We are what we are, and we behave as we tend to. The statistical approach is the only sound one where such issues concern themselves - judging humanity based on the general tendencies of the greater populations. In this, humanity is uncommonly predictable and presents the intelligent man with everything he needs to know about the nature of the beast. 

Because of the nature of the vulgar mob, the free man must gird himself against the advances of the mindless, soulless, colorless wad of dull, yet eminently dangerous humanity whose constituents hold freedom with naught but the deepest hatred. The free man is the willing slave's perceived nemesis, for the free man's courage and aspiration set a standard of attitude and action toward which the volunteer-bondsman refuses to commit himself. The free man must, therefore, be eliminated as the most sore reminder of the cowardice, lassitude, and utter lack of faith in self that is so obviously engendered in the very fabric of the mind of the serf who accepts and even welcomes his bondage. 

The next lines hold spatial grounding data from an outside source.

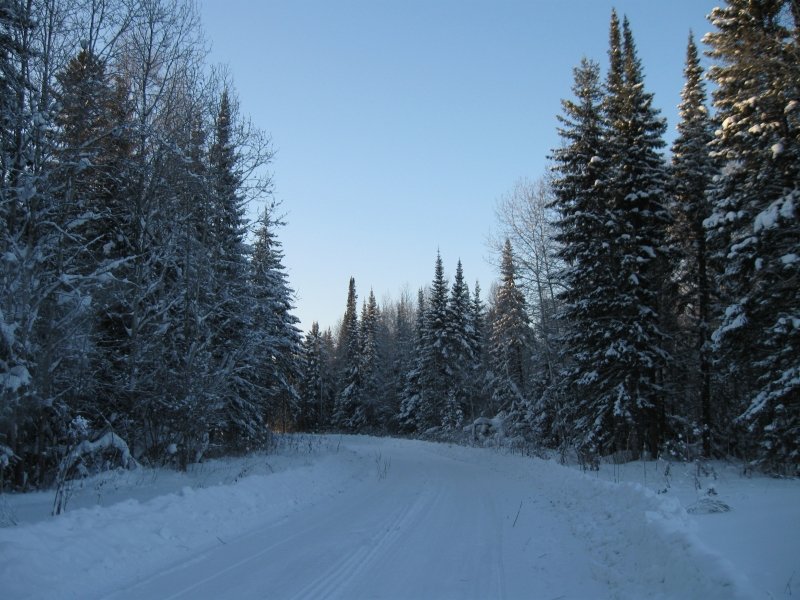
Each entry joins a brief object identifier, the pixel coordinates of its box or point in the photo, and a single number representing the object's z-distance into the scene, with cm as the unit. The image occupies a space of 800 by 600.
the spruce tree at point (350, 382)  5206
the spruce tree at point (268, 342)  1642
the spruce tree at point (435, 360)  4072
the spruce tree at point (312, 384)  5916
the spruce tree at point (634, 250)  1677
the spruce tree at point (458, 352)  4031
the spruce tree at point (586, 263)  1744
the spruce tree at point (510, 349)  3067
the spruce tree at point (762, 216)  1216
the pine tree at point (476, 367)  4169
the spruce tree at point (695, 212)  1914
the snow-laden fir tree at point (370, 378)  5234
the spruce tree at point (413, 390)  4566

The free man is hated by the willing drudge because of his bold willingness to embrace that which demands in return for the greatest gift of all but a single price to which the happy peon refuses to accede and assent: personal responsibility. Those reminders of his own unwillingness to be anything but the least a man might fills the slave with a raging and envy-spiked hatred for those who dare what he will not. For the willing slave there is no fate sufficiently degrading and destructive for such superior men. The superior man, the free man must be wiped from the earth as if he had never existed.

The liberty-minded man, knowing the context of the world in which he lives as such, cannot in all good reason proceed on any other basis but to make of himself the most formidable and merciless foe of the vulgar - of the eager subservient whose only goal in life is to lick the boots of his master under the self-imposed delusion that he is free, all the while resolutely cowering from the truth that he lives at the whim and deign of his superior and is , in fact, worth less than the match with which his master would light him ablaze.

Know ye then this and make thy choice in accord with that for which thou truly wisheth. Thine actions will reveal the sort of man thou art to the world and by the same shall the superior men separate themselves from, and stand above the rest.

What say ye then? What sort of man shalt thou choose to be?